Instead of using the blue shop towels, try a cotton rag. I actually have the best luck with applying a fairly generous coat with a wide foam brush, then gently wiping it down with a cotton rag dampened in poly.

Also I never apply poly full strength. Arm-r-seal is already thinned. But straight poly gets thinned quite a bit before I apply it.


----------



## CharlieM1958 (Nov 7, 2006)

Again, ditto what lumberjoe said about poly refusing to dry if you put it over a stain or oil that hasn't cured yet. I can't say as I've ever had a problem with poly taking a long time to dry on bare wood. I'm not saying it can't happen… I've just never had it happen to me.


----------



## RussellAP (Feb 21, 2012)

Lumberjoe, I think I'll oil it and set it up for a couple weeks, then poly it.


----------



## lesage (Jan 1, 2013)

I have tried poly, but never seem to get it to lay down in a smooth coat. What is the secret?


----------



## lumberjoe (Mar 30, 2012)

Russell, if a truly flawless finish is what you are after. I would highly suggest in investing and using an HVLP setup. It produces excellent results with little rework and opens up a broad range of new possibilities.

Waterbased lacquers from Target coating and General Finishes (their Enduro line) are amazing. Ploy is a very soft finish and it can't be rubbed out/applied to get as high of a luster as lacquer can. Waterborne lacquers are a lot safer to work with (especially spraying) but cleanup sucks.


----------



## Loco (Aug 11, 2013)

That's Sweetenia Macrophylla. Big leaf Mahogany.Has seeds the size of an orange.


----------



## helluvawreck (Jul 21, 2010)

It's a beautiful table, Russell.

helluvawreck aka Charles
http://woodworkingexpo.wordpress.com


----------



## Loco (Aug 11, 2013)

I cheat. A buddy of mine has a body shop ;-)


----------



## CharlesA (Jun 24, 2013)

Before I knew to check things on this forum, I used Danish oil on a number of projects (because I liked the way it looks, natural or tinted), and then covered with wax or wiping varnish much sooner than 10 days (a day or two at the most). So far I haven't witnessed any negative consequences. What am I missing?


----------



## RussellAP (Feb 21, 2012)

I still have a couple more hours work on the legs with dowels and set screws, but I got the oil on to see where the sanding fell short, and amazingly it looks pretty good, no saw marks that only oil tends to show up.

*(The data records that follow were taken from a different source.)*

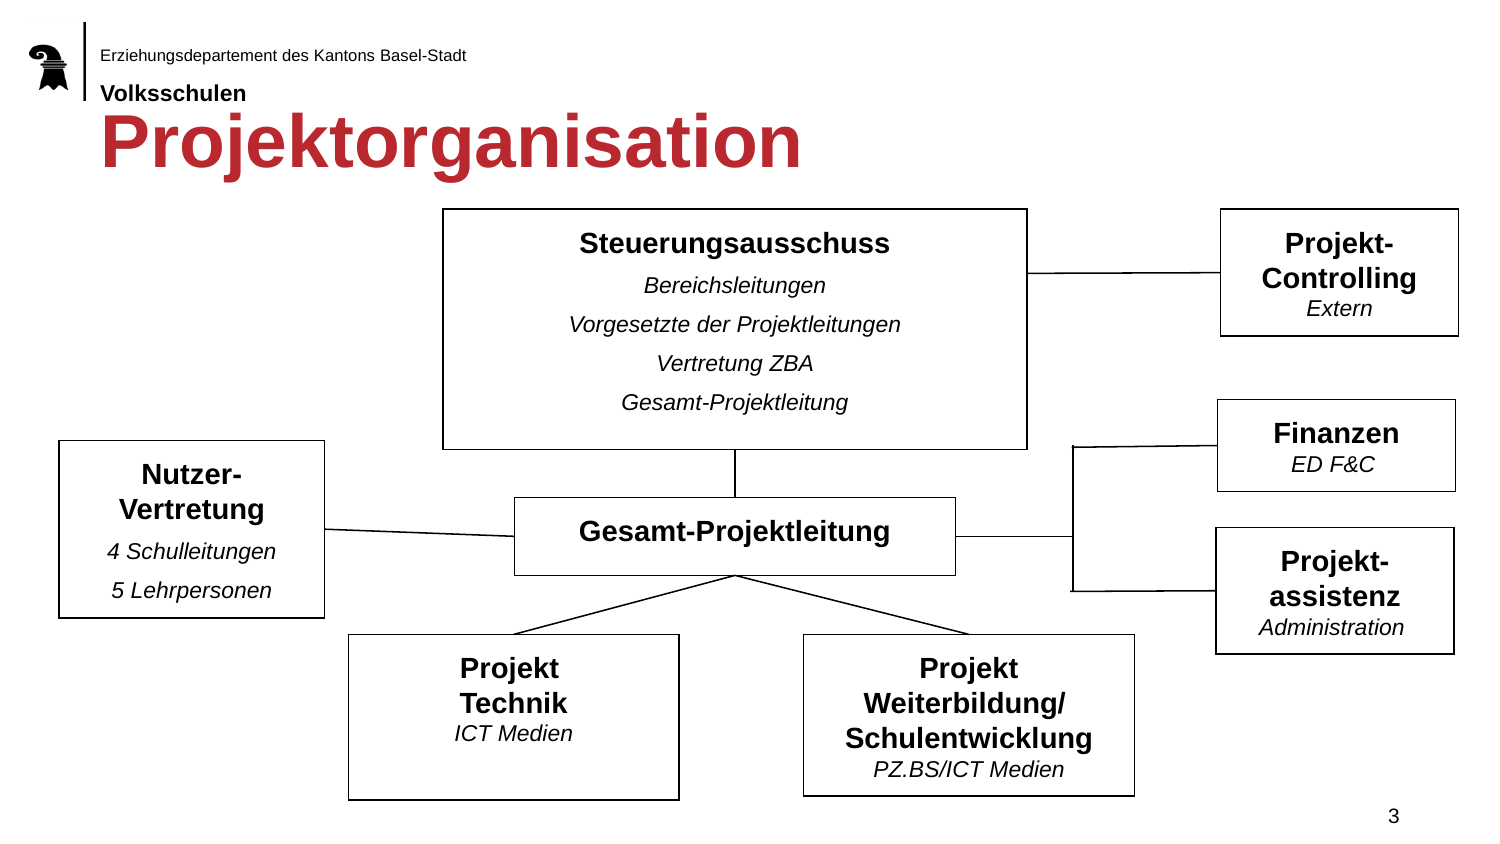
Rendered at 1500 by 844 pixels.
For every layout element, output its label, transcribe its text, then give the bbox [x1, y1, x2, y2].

text_box Projekt-Controlling Extern [1220, 209, 1459, 337]
text_box Steuerungsausschuss Bereichsleitungen Vorgesetzte der Projektleitungen Vertretung ZBA Gesamt-Projektleitung [442, 209, 1028, 450]
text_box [734, 575, 970, 635]
slide_number 3 [1388, 798, 1500, 844]
text_box Nutzer-Vertretung 4 Schulleitungen 5 Lehrpersonen [59, 440, 325, 618]
text_box Projekt Weiterbildung/ Schulentwicklung PZ.BS/ICT Medien [803, 634, 1135, 797]
picture [29, 22, 86, 101]
text_box Projekt Technik ICT Medien [348, 634, 679, 801]
text_box Finanzen ED F&C [1217, 399, 1456, 492]
text_box Projekt-assistenz Administration [1216, 527, 1455, 655]
text_box Gesamt-Projektleitung [514, 497, 956, 573]
title Projektorganisation [100, 92, 1436, 139]
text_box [513, 575, 732, 635]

After I get it oiled, it will set in a room for a couple weeks then when dry it will get a satin poly.

I love the color combo.



















Sorry about the messy shop.


----------



## upinflames (Jun 24, 2012)

Russell, that is a great looking table. If you're going with satin poly, please start with high gloss until you get the film thickness you want. Then you're final coat would be the satin. This is where many people have trouble with the plastic look. Try it on some scrap, straight satin, the a sample of high gloss then final satin.


----------



## RussellAP (Feb 21, 2012)

dustmagnet, I'll give that a try, I happen to have both.


----------